Les données de santé ne sont pas des données comme les autres. Elles concernent l’intimité des individus, leur histoire médicale, parfois leur génétique, leurs antécédents psychologiques, leurs traitements en cours. La violation de ces données ne touche pas seulement à la vie privée, elle peut engendrer des discriminations, de la stigmatisation, des abus. Le RGPD (Règlement général sur la protection des données) les classe d’ailleurs comme « données sensibles », nécessitant des mesures de protection renforcées. Mais au-delà de la réglementation, c’est la confiance entre le patient et le système de santé qui est en jeu. Si les citoyens doutent de la capacité des institutions à sécuriser leurs données, ils peuvent hésiter à recourir à certains services ou à partager des informations importantes, au détriment de leur propre prise en charge.

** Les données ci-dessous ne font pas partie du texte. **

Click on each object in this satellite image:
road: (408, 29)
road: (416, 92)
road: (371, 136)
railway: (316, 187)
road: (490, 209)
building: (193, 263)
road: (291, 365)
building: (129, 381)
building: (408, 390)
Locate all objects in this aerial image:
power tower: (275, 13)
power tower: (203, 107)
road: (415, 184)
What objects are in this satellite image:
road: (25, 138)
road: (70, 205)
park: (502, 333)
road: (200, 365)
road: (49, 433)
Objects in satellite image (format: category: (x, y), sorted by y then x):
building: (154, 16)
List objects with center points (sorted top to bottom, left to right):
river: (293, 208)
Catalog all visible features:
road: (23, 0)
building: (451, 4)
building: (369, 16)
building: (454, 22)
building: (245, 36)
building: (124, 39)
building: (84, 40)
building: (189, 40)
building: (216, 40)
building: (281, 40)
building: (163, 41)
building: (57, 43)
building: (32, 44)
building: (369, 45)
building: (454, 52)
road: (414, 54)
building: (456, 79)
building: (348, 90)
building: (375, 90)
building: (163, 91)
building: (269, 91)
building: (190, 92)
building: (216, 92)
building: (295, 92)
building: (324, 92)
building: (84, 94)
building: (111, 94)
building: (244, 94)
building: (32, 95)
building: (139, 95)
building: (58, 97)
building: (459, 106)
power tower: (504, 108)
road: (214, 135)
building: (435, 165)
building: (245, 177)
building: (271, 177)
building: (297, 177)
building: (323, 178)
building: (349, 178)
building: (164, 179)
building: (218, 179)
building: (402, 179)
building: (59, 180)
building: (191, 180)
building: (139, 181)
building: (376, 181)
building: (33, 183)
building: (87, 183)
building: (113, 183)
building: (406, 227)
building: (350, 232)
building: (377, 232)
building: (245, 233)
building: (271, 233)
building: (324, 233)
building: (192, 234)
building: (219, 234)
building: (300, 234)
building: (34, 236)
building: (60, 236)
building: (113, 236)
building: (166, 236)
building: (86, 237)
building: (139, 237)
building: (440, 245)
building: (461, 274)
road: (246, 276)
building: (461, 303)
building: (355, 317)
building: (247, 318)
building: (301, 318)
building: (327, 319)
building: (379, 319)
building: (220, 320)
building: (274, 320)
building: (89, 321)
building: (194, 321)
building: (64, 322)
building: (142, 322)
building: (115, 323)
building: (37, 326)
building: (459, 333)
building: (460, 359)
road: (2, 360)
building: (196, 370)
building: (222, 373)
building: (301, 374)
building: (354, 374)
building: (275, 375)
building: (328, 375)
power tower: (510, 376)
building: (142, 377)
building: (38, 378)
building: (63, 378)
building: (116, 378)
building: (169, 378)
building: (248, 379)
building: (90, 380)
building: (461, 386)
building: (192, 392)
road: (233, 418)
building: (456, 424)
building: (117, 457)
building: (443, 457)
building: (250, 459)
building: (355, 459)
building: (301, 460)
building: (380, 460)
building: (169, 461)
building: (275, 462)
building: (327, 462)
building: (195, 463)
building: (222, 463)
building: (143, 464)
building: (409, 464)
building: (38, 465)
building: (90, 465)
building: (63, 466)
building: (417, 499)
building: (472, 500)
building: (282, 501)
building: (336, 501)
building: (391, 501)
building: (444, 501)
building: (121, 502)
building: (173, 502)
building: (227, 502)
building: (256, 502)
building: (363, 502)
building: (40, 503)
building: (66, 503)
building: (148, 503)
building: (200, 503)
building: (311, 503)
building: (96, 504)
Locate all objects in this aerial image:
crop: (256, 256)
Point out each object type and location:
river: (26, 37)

L’éthique numérique en santé ne se limite donc pas à une protection juridique. Elle pose des questions fondamentales sur la gouvernance des données, le consentement éclairé, la transparence des traitements algorithmiques et la responsabilité en cas de fuite ou d’attaque.

 

Santé connectée : des objets à protéger

 

L’essor des dispositifs médicaux connectés (montres de santé, pacemakers intelligents, pompes à insuline, patchs connectés, etc.) ajoute une nouvelle couche de complexité. Ces objets, qui collectent en continu des données sensibles et parfois contrôlent des fonctions vitales, sont eux aussi vulnérables à des intrusions malveillantes. Des chercheurs ont démontré qu’il était théoriquement possible de pirater un pacemaker ou de manipuler à distance une pompe à perfusion. Bien que ces scénarios restent rares, ils illustrent la nécessité d’intégrer dès la conception des dispositifs une cybersécurité « by design », en étroite collaboration entre ingénieurs, médecins et experts en sécurité.
La sécurité des patients ne dépend donc plus seulement de l’expertise médicale, mais aussi de la fiabilité des technologies numériques qui les entourent.

 

Former, anticiper, gouverner

 

Face à ces enjeux, plusieurs leviers d’action apparaissent indispensables. Le premier est la formation. Beaucoup d’acteurs du monde de la santé (personnels soignants, administratifs, dirigeants) n’ont pas encore reçu de formation spécifique à la cybersécurité, et ignorent parfois les bonnes pratiques élémentaires : ne pas cliquer sur des liens suspects, ne pas utiliser des mots de passe faibles, signaler les comportements anormaux. Ensuite vient la gouvernance des systèmes d’information. Il est essentiel que les établissements de santé disposent de responsables cybersécurité dédiés, de plans de réponse aux incidents, de systèmes de sauvegarde robustes et régulièrement testés. Il s’agit de passer d’une posture réactive à une approche préventive et résiliente. Enfin, il faut un pilotage au niveau national, voire européen. Des initiatives telles que Mon espace santé, en France, ou le Health Data Hub, doivent intégrer des dispositifs de sécurité de haut niveau, et faire l’objet d’un contrôle démocratique quant à l’usage des données collectées.

 

Une culture de la sécurité à construire

 

Plus qu’un enjeu technique, la cybersécurité en santé exige un changement culturel. Il ne s’agit pas seulement de se protéger contre des attaques extérieures, mais de penser la sécurité comme un élément constitutif de la qualité des soins. Une consultation bien menée, un diagnostic juste, un traitement efficace… tout cela peut être compromis si les outils numériques sont corrompus, inaccessibles ou mal utilisés. À l’heure où l’IA entre de plus en plus dans les processus de décision médicale, où les données de santé alimentent la recherche biomédicale, et où les parcours de soins se digitalisent, la cybersécurité devient un pilier fondamental de la santé du XXIe siècle. C’est une responsabilité partagée entre les soignants, les décideurs, les développeurs et les citoyens. Pour que le numérique reste une chance et non une menace, il est temps de faire de la cybersécurité en santé une priorité stratégique, humaine et collective. Dans cette perspective, l’ensIIE s’engage avec le lancement d’un Mastère Spécialisé (MS en deux ans) à partir de janvier 2026, accrédité par la CGE, consacré à la cybersécurité pour la santé (cybersanté).